Para Roberty Alexy (211) As normas de direito fundamental são comumente caracterizadas como “princípios”, entretanto, podem ser consideradas como regras ou princípios. Segundo o mesmo autor “as normas de direitos fundamentais podem ser estatuídas de duas formas: como regras ou princípios. Entretanto, só adquirem o caráter de regra e princípio, quando forem construídas de forma a que ambos os níveis sejam nelas reunidos” (2011, p.141). Entretanto Alexy faz diversas críticas a questão das regras e princípios que formam as normas de Direitos Fundamentais, mas concluí arrematando:

Um modelo adequado é obtido somente quando às disposições de direitos fundamentais são atribuídos tanto regras quanto princípios. Ambos são reunidos em uma norma constitucional de caráter duplo (ALEXY, 2011, p. 144).
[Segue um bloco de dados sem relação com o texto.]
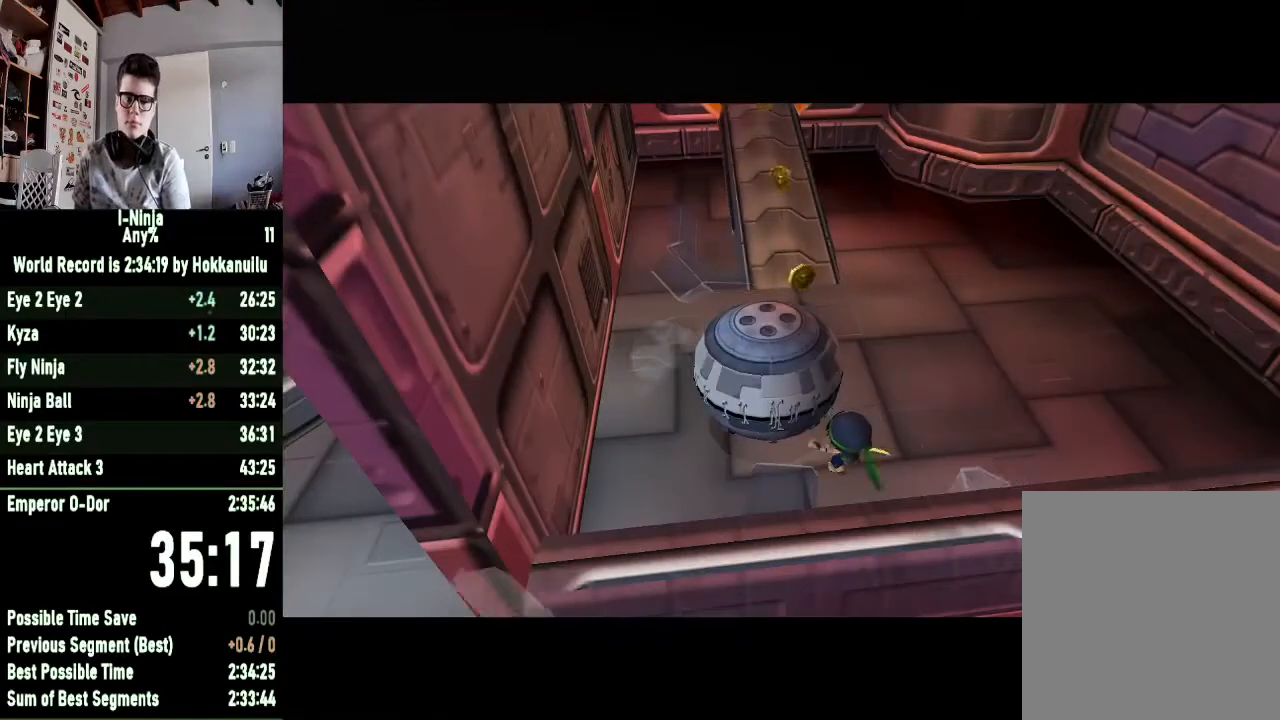
{"dt_ms": 500, "buttons": [], "left_stick": "up", "right_stick": "center", "button_events": []}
Não seria incomum notar a dificuldade de separar a questão dos direitos humanos, do que foi dito anteriormente sobre os direitos fundamentais, sobre isso Siqueira e Piccirillo (2009) fazem está observação, que embora alguns teóricos possam entender que os direitos humanos e os direitos fundamentais sejam sinônimos, existem entre elas algumas diferenças sendo necessário conceituar cada uma delas para então chegar-se as suas diferenças. Enquanto os direitos fundamentais nascem a partir do processo de positivação dos direitos humanos, a partir do reconhecimento, pelas legislações positivas de direitos considerados inerentes a pessoa humana, embora os direitos humanos sejam inerentes a própria condição humana seu reconhecimento, sua proteção é fruto de todo um processo histórico de luta contra o poder e de busca de um sentido para a humanidade (SIQUEIRA; PICCIRILLO, 2009).
As expressões direitos do homem e direitos fundamentais são frequentemente utilizadas como sinônimas. Segundo a sua origem e significado poderíamos distingui-las da seguinte maneira: direitos do homem são direitos válidos para todos os povos e em todos os tempos; direitos fundamentais são os direitos do homem, jurídico-institucionalmente garantidos e limitados espacio-temporalmente. Os direitos do homem arrancariam da própria natureza humana e daí o seu caráter inviolável, intertemporal e universal; os direitos fundamentais seriam os direitos objetivamente vigentes numa ordem jurídica concreta.  (CANOTILHO, 1998, p. 259).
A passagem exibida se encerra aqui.